#### Exercise description:
Pictures stay out; everything else in the listing below is to be restated word for word.

::::::

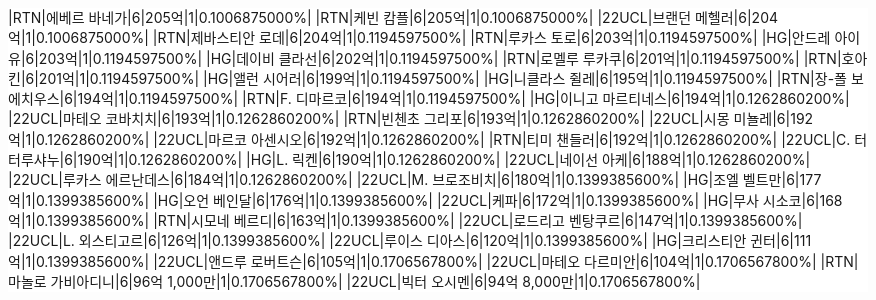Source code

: |RTN|에베르 바네가|6|205억|1|0.1006875000%|
|RTN|케빈 캄플|6|205억|1|0.1006875000%|
|22UCL|브랜던 메헬러|6|204억|1|0.1006875000%|
|RTN|제바스티안 로데|6|204억|1|0.1194597500%|
|RTN|루카스 토로|6|203억|1|0.1194597500%|
|HG|안드레 아이유|6|203억|1|0.1194597500%|
|HG|데이비 클라선|6|202억|1|0.1194597500%|
|RTN|로멜루 루카쿠|6|201억|1|0.1194597500%|
|RTN|호아킨|6|201억|1|0.1194597500%|
|HG|앨런 시어러|6|199억|1|0.1194597500%|
|HG|니클라스 쥘레|6|195억|1|0.1194597500%|
|RTN|장-폴 보에치우스|6|194억|1|0.1194597500%|
|RTN|F. 디마르코|6|194억|1|0.1194597500%|
|HG|이니고 마르티네스|6|194억|1|0.1262860200%|
|22UCL|마테오 코바치치|6|193억|1|0.1262860200%|
|RTN|빈첸초 그리포|6|193억|1|0.1262860200%|
|22UCL|시몽 미뇰레|6|192억|1|0.1262860200%|
|22UCL|마르코 아센시오|6|192억|1|0.1262860200%|
|RTN|티미 챈들러|6|192억|1|0.1262860200%|
|22UCL|C. 터터루샤누|6|190억|1|0.1262860200%|
|HG|L. 릭켄|6|190억|1|0.1262860200%|
|22UCL|네이선 아케|6|188억|1|0.1262860200%|
|22UCL|루카스 에르난데스|6|184억|1|0.1262860200%|
|22UCL|M. 브로조비치|6|180억|1|0.1399385600%|
|HG|조엘 벨트만|6|177억|1|0.1399385600%|
|HG|오언 베인달|6|176억|1|0.1399385600%|
|22UCL|케파|6|172억|1|0.1399385600%|
|HG|무사 시소코|6|168억|1|0.1399385600%|
|RTN|시모네 베르디|6|163억|1|0.1399385600%|
|22UCL|로드리고 벤탕쿠르|6|147억|1|0.1399385600%|
|22UCL|L. 외스티고르|6|126억|1|0.1399385600%|
|22UCL|루이스 디아스|6|120억|1|0.1399385600%|
|HG|크리스티안 귄터|6|111억|1|0.1399385600%|
|22UCL|앤드루 로버트슨|6|105억|1|0.1706567800%|
|22UCL|마테오 다르미안|6|104억|1|0.1706567800%|
|RTN|마놀로 가비아디니|6|96억 1,000만|1|0.1706567800%|
|22UCL|빅터 오시멘|6|94억 8,000만|1|0.1706567800%|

::::::

#### The answer:
Source code

: |RTN|에베르 바네가|6|205억|1|0.1006875000%|
|RTN|케빈 캄플|6|205억|1|0.1006875000%|
|22UCL|브랜던 메헬러|6|204억|1|0.1006875000%|
|RTN|제바스티안 로데|6|204억|1|0.1194597500%|
|RTN|루카스 토로|6|203억|1|0.1194597500%|
|HG|안드레 아이유|6|203억|1|0.1194597500%|
|HG|데이비 클라선|6|202억|1|0.1194597500%|
|RTN|로멜루 루카쿠|6|201억|1|0.1194597500%|
|RTN|호아킨|6|201억|1|0.1194597500%|
|HG|앨런 시어러|6|199억|1|0.1194597500%|
|HG|니클라스 쥘레|6|195억|1|0.1194597500%|
|RTN|장-폴 보에치우스|6|194억|1|0.1194597500%|
|RTN|F. 디마르코|6|194억|1|0.1194597500%|
|HG|이니고 마르티네스|6|194억|1|0.1262860200%|
|22UCL|마테오 코바치치|6|193억|1|0.1262860200%|
|RTN|빈첸초 그리포|6|193억|1|0.1262860200%|
|22UCL|시몽 미뇰레|6|192억|1|0.1262860200%|
|22UCL|마르코 아센시오|6|192억|1|0.1262860200%|
|RTN|티미 챈들러|6|192억|1|0.1262860200%|
|22UCL|C. 터터루샤누|6|190억|1|0.1262860200%|
|HG|L. 릭켄|6|190억|1|0.1262860200%|
|22UCL|네이선 아케|6|188억|1|0.1262860200%|
|22UCL|루카스 에르난데스|6|184억|1|0.1262860200%|
|22UCL|M. 브로조비치|6|180억|1|0.1399385600%|
|HG|조엘 벨트만|6|177억|1|0.1399385600%|
|HG|오언 베인달|6|176억|1|0.1399385600%|
|22UCL|케파|6|172억|1|0.1399385600%|
|HG|무사 시소코|6|168억|1|0.1399385600%|
|RTN|시모네 베르디|6|163억|1|0.1399385600%|
|22UCL|로드리고 벤탕쿠르|6|147억|1|0.1399385600%|
|22UCL|L. 외스티고르|6|126억|1|0.1399385600%|
|22UCL|루이스 디아스|6|120억|1|0.1399385600%|
|HG|크리스티안 귄터|6|111억|1|0.1399385600%|
|22UCL|앤드루 로버트슨|6|105억|1|0.1706567800%|
|22UCL|마테오 다르미안|6|104억|1|0.1706567800%|
|RTN|마놀로 가비아디니|6|96억 1,000만|1|0.1706567800%|
|22UCL|빅터 오시멘|6|94억 8,000만|1|0.1706567800%|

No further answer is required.